Johnny Green
Is he a herb?
Is he a plant?
No, he’s Johnny Green.
Mild-mannered JohnnyNYC by day.
Caped cannabis crusader by late afternoon.
The stoner we deserve.
Fake reefer news is his kryptonite.
Literally high flying.
You get the picture.
Johnny writes:
The science has been well settled, proved, tested, tested again, debated, argued, calculated, counted, and taxes returned.
There can be no more sneering at its potential, nor can the inevitable need for proper and honest legislation for Irish Weed be ignored.
Last week Solidarity People Before Profit’s Gino Kenny reintroduced medical cannabis into your news cycle, that was conveniently spun off by a dismissively immature response from your Taoiseach Leo Varadkar.
So, the first question for Broadsheet readers to ponder on, was this the outcome of bad manners, or was it a deliberate strategic ploy
Slightly more than two years ago, Simon Harris, The Irish Health Minister announced that Ireland would create a medical cannabis programme for its patients who couldn’t be helped by the existing conventional treatment for their health conditions.
From April this year: The Irish Government revealed that it has finally identified and issued an import license to a Danish medical cannabis firm.The license was reportedly issued back in January.
My other questions for Broadsheet readers are;
Why was this initiative not launched into the public domain as aggressively as “Welfare Cheaters Cheat Us All”?
Why has the Media not opened it up and spread it out like a cheap carpet at a street market?
Why is Simon Harris not sharing the details of the license granted?
And why are all these discussions and inspections internal to his department?
While in my honest opinion I do not believe there to be any smoking gun here, certainly not the arsenal around a Rural Broadband Tender, but I am compelled again to ask: why the secrecy?
This column is not intended to promote one market over another, recreational over medicinal, but until it is widely prescribed and the cost of the alternatives, including the provision of front-line services are factored in, deciding on a valid and genuine figure could be reckless.
Obviously, we can only estimate the potential size of the Irish cannabis market; however, I work with cannabis growers and retailers in newly legalised markets, therefore I stand over my expertise and qualification to have some reasonableness to the following valuation.
Just this week a confirmed intake of one billion since the introduction of the legislation that legalised cannabis in Colorado (with a population of 5.5 million it provides a viable benchmark on this occasion.)
One billion in Revenue in its first five years. That is One Billion in a new, just out of the ground industry.

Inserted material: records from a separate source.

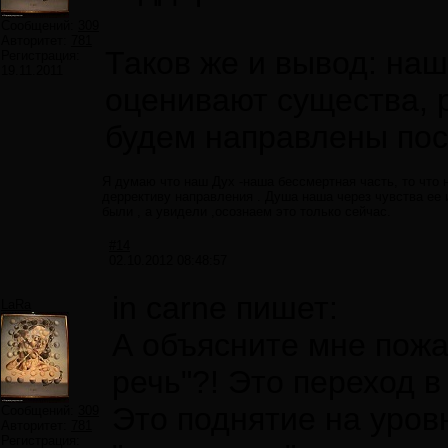
Сообщений:
309
Авторитет:
781
Таков же и вывод: на
Регистрация:
19.11.2011
оценивают существа, 
будем направлены пос
Я думаю что наш Дух -наша бессмертная часть, то что 
деррективу направления . Душа наша через чувства ее 
были , а увидели ,осознаем это только сейчас.
#14
02.10.2012 08:48:57
in carne пишет:
LaRa
А объясните мне пожа
речь"?! Это переход 
Это поднятие на уров
Сообщений:
309
Авторитет:
781
Регистрация:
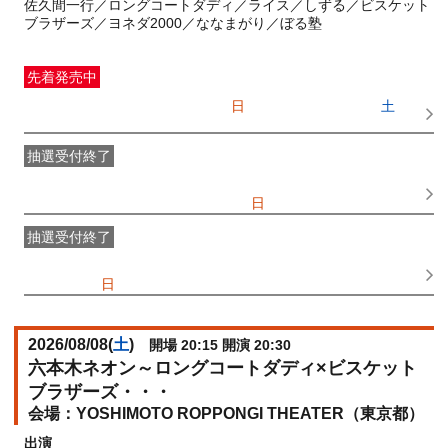
佐久間一行／ロングコートダディ／ライス／しずる／ビスケット
ブラザーズ／ヨネダ2000／ななまがり／ぼる塾
先着発売中
一般発売
受付期間：2026/07/05(
日
) 10:00〜2026/08/08(
土
)
16:45
抽選受付終了
●FANY IDプレミアムメンバー抽選先行
受付期間：
2026/06/25(
木
) 11:00〜2026/06/28(
日
) 11:00
抽選受付終了
FANY IDメンバー抽選先行
受付期間：2026/06/25(
木
) 11:00〜
2026/06/28(
日
) 11:00
2026/08/08(
土
)
開場 20:15 開演 20:30
六本木ネオン～ロングコートダディ×ビスケット
ブラザーズ・・・
YOSHIMOTO ROPPONGI THEATER（東京都）
出演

It is not inconceivable to any rational mind that domestic output and earnings in Ireland could match a similar value, with tourism activity alongside exporting to the EU; a market not available to the growers in Colorado, all on your own, and without the need for National Children’s Hospital level spend and timeline.
For the pedants circling this column, let me recreate a value per head to match the given example of Colorado’s experience.
$1,000,000,000 / 5,500,000 = 181.82 per person.
Yesterday’s count in the Republic of Ireland is 4,845,530 and yesterday’s US$ closing price .8899
4,845,530 x (.8899* 181.82) 161.80 = 784,006,754.00.
Or as Vanessa Foran might say 784 million yoyos.
Ireland already has it all to grow on a large industrial scale and export a simple Seed-to-Sale cannabis industry, like what the Irish Dairy Farmers achieved with “Kerrygold.”
All you are missing is the political will and vision, and the transparency that needs be demanded for what is comfortably a three quarters of billion euro industry, and an industry that can generate income within months of legalisation and with little investment, start-up costs, or the need for tax exemptions and grants; or those pesky KPMG reports.
It is for these reasons that I am being deliberately provocative about Simon Harris’ shyness with the licence granted to a Danish entity.
Irish Cannabis is a potential clean energy multi-million revenue industry, on its own, and at all levels of market participation.
Nor are the additional benefits of the mentioned medical treatment and prescription savings that the Irish State has proved again and again it is not capable of controlling, or fit to manage, to be underestimated and taken lightly.
Yet Simon Harris is given the charge of signing away Ireland’s chance of growing its own cannabis, selling its own produce, providing employment, extracting employment taxes, along with an Agri sector desperate for alternatives to beef and dairy farming.
This licence, even though the ink is dried, must be opened up to the public, and at the very least examined and questioned without restrictions by the Public Accounts Committee.